Doctoral Candidate in Cultural Anthropology. Currently: Cura Du Bois Fellow (Harvard University). Senior Project Member for Shala Valley Project in Albania. Earhart Research Fellow for the Instutute on Culture, Religion, and World Affairs (BU), Muslim Fellowship with the Institute for the Study of Muslim Cultures and Civilizations (BU).

Contestations of Trans-national Sacred Landscapes and the Albanian Bektashi Perspective on Islam and the ‘International Neighborhood’
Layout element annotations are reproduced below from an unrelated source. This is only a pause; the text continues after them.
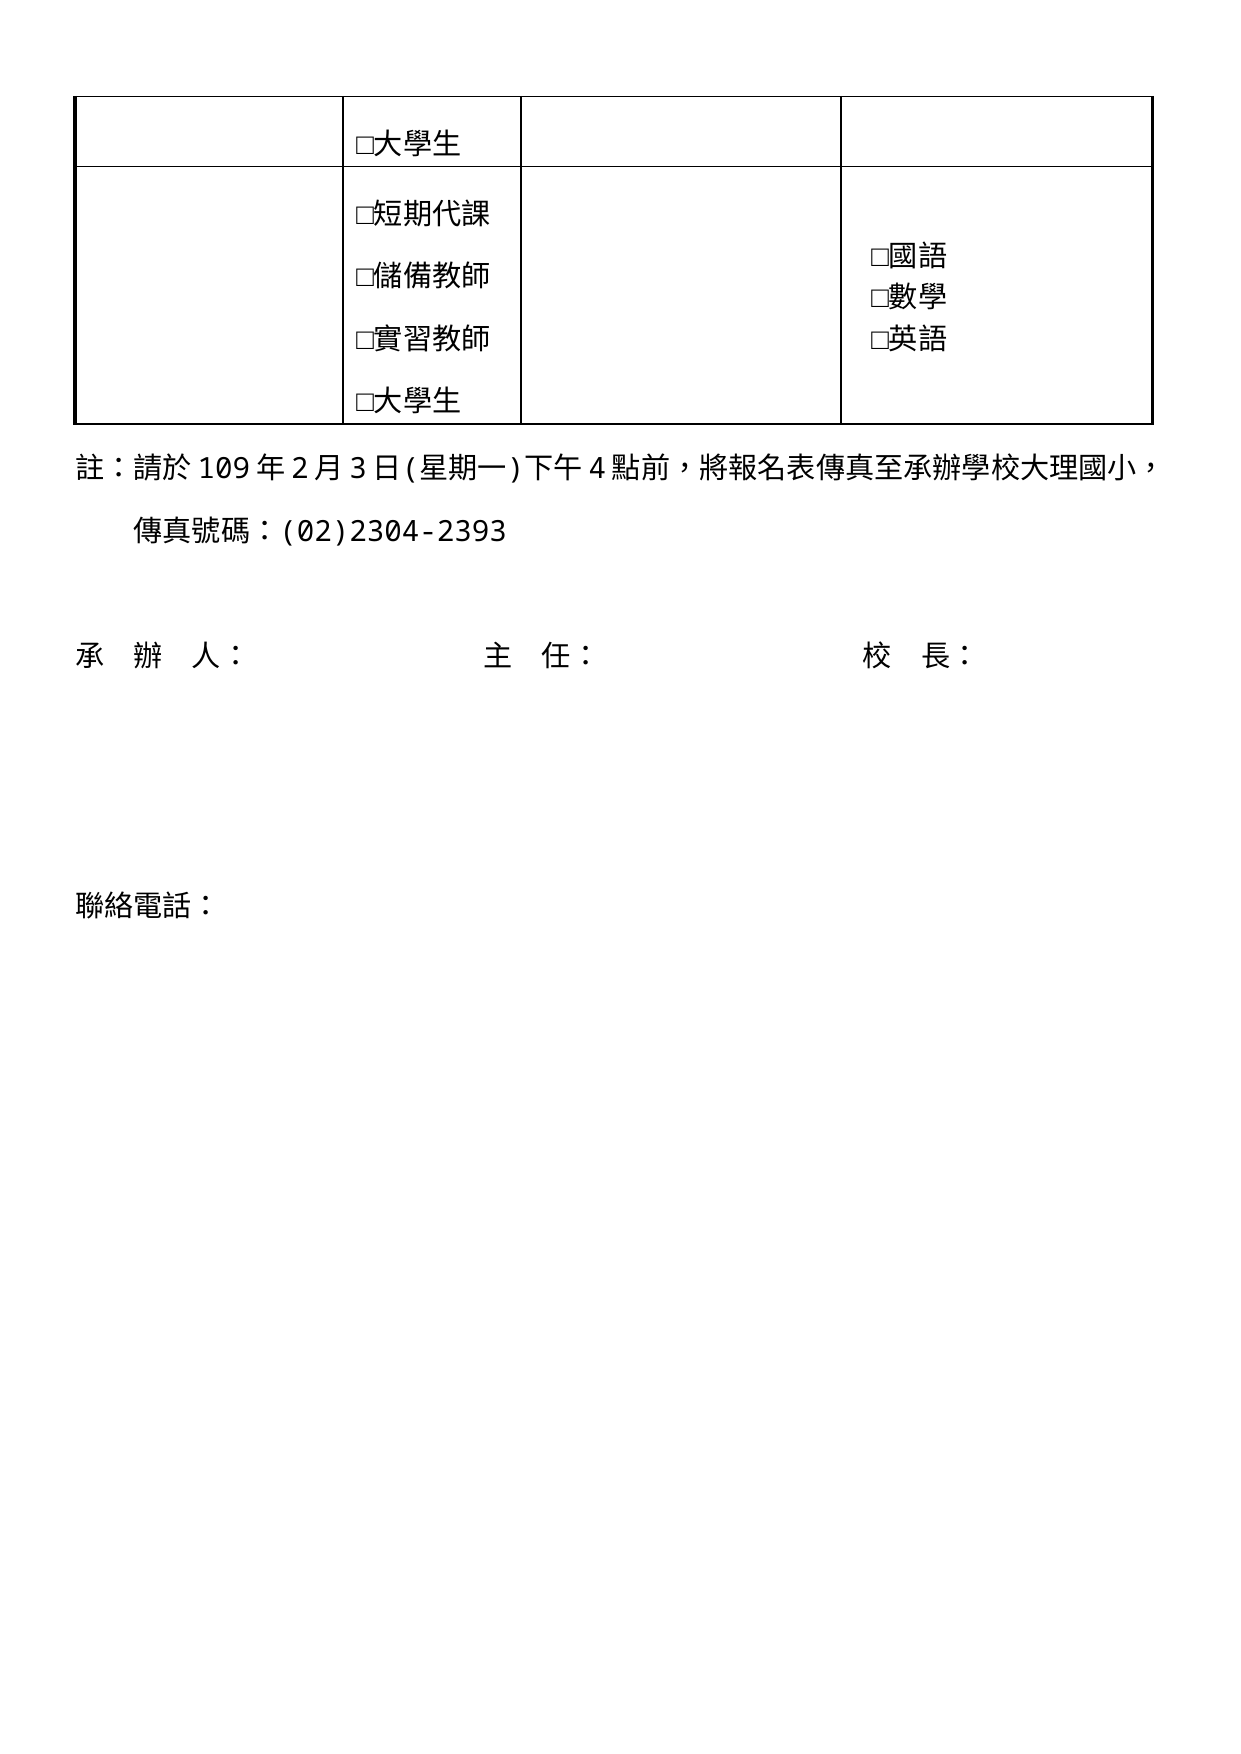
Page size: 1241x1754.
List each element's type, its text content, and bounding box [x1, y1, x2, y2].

text 聯絡電話： [75, 862, 1165, 924]
table_cell □國語 □數學 □英語 [842, 167, 1151, 423]
table_cell [522, 167, 840, 423]
table_cell [77, 167, 342, 423]
table_cell [77, 97, 342, 166]
text 註：請於109年2月3日(星期一)下午4點前，將報名表傳真至承辦學校大理國小，傳真號碼：(02)2304-2393 [75, 424, 1165, 549]
text 承 辦 人： 主 任： 校 長： [75, 612, 1165, 674]
table_cell [522, 97, 840, 166]
table_cell □大學生 [344, 97, 520, 166]
table_cell [842, 97, 1151, 166]
table_cell □短期代課 □儲備教師 □實習教師 □大學生 [344, 167, 520, 423]
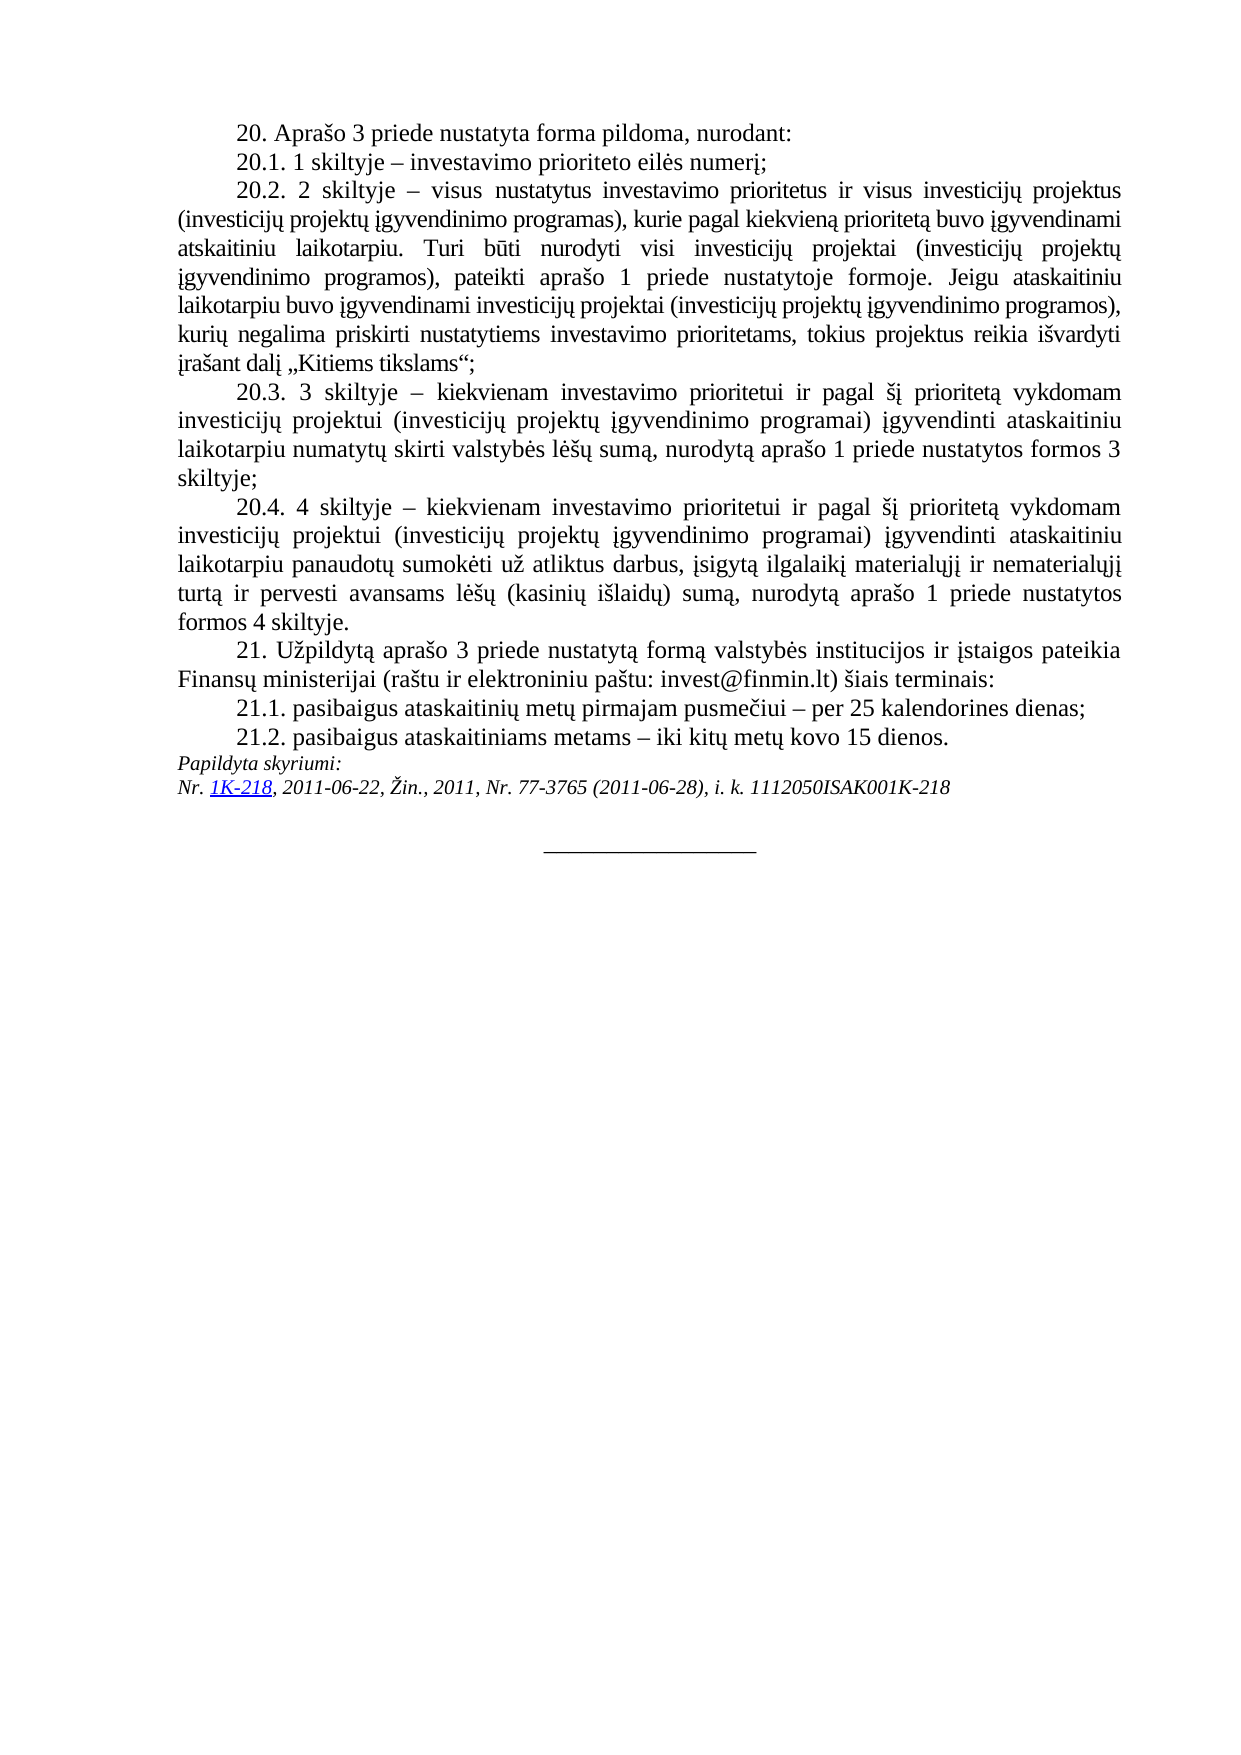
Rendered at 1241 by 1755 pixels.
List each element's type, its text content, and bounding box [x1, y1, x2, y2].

text 21.1. pasibaigus ataskaitinių metų pirmajam pusmečiui – per 25 kalendorines dienas; [177, 693, 1122, 722]
text 20.3. 3 skiltyje – kiekvienam investavimo prioritetui ir pagal šį prioritetą vykdomam investicijų projektui (investicijų projektų įgyvendinimo programai) įgyvendinti ataskaitiniu laikotarpiu numatytų skirti valstybės lėšų sumą, nurodytą aprašo 1 priede nustatytos formos 3 skiltyje; [177, 377, 1122, 492]
text Nr. 1K-218, 2011-06-22, Žin., 2011, Nr. 77-3765 (2011-06-28), i. k. 1112050ISAK001K-218 [177, 775, 1122, 799]
text 20.2. 2 skiltyje – visus nustatytus investavimo prioritetus ir visus investicijų projektus (investicijų projektų įgyvendinimo programas), kurie pagal kiekvieną prioritetą buvo įgyvendinami atskaitiniu laikotarpiu. Turi būti nurodyti visi investicijų projektai (investicijų projektų įgyvendinimo programos), pateikti aprašo 1 priede nustatytoje formoje. Jeigu ataskaitiniu laikotarpiu buvo įgyvendinami investicijų projektai (investicijų projektų įgyvendinimo programos), kurių negalima priskirti nustatytiems investavimo prioritetams, tokius projektus reikia išvardyti įrašant dalį „Kitiems tikslams“; [177, 176, 1122, 377]
text 20.4. 4 skiltyje – kiekvienam investavimo prioritetui ir pagal šį prioritetą vykdomam investicijų projektui (investicijų projektų įgyvendinimo programai) įgyvendinti ataskaitiniu laikotarpiu panaudotų sumokėti už atliktus darbus, įsigytą ilgalaikį materialųjį ir nematerialųjį turtą ir pervesti avansams lėšų (kasinių išlaidų) sumą, nurodytą aprašo 1 priede nustatytos formos 4 skiltyje. [177, 492, 1122, 636]
text 20. Aprašo 3 priede nustatyta forma pildoma, nurodant: [177, 118, 1122, 147]
text 20.1. 1 skiltyje – investavimo prioriteto eilės numerį; [177, 147, 1122, 176]
text 21. Užpildytą aprašo 3 priede nustatytą formą valstybės institucijos ir įstaigos pateikia Finansų ministerijai (raštu ir elektroniniu paštu: invest@finmin.lt) šiais terminais: [177, 636, 1122, 693]
text 21.2. pasibaigus ataskaitiniams metams – iki kitų metų kovo 15 dienos. [177, 722, 1122, 751]
text _________________ [177, 827, 1122, 856]
text Papildyta skyriumi: [177, 751, 1122, 775]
Here I first explore how the Bektashi community of Albania conceptualizes sacred landscapes. Historically the Bektashi are noted for a presence in Anatolia since the early 13th century and later into the Balkan Peninsula via their strong alliance with the Ottoman military garrisons of the Janissaries. They are a Sufi order of Islam who have had a noted presence in Albania since early 1400s. What the Bektashi consider as areas of Bektashi influence include Kosovo, Macedonia, Greece, Bulgaria, and Turkey. For the Albanian Bektashi areas of influence include also Egypt and America. I focus here on the internal conceptualizations of sacred space and its trans-national character. The experience of the international neighborhood in this context invites a consideration of inter-faith relations.

The Bektashi are one of the four main religious communities in Albania next to Sunni Muslims, and Albanian Catholic and Orthodox Christians. The materials considered here show that the Albanian Bektashi see their own historical trajectory as a cycle of expansions and contractions with shifts in fortune. Contestations of sacred landscapes are presented in their particular historical context. At times the very existence of the international neighborhood has favored the perseverance of the Albanian Bektashi. At other times the contact with the other has jeopardized the very existence of the community. Events such as abolishment of religion in socialist Albania in 1967, and the first demise of the Bektashi in1826 suggest a set of international relations – these will conclude by way of implications and future prospects for research.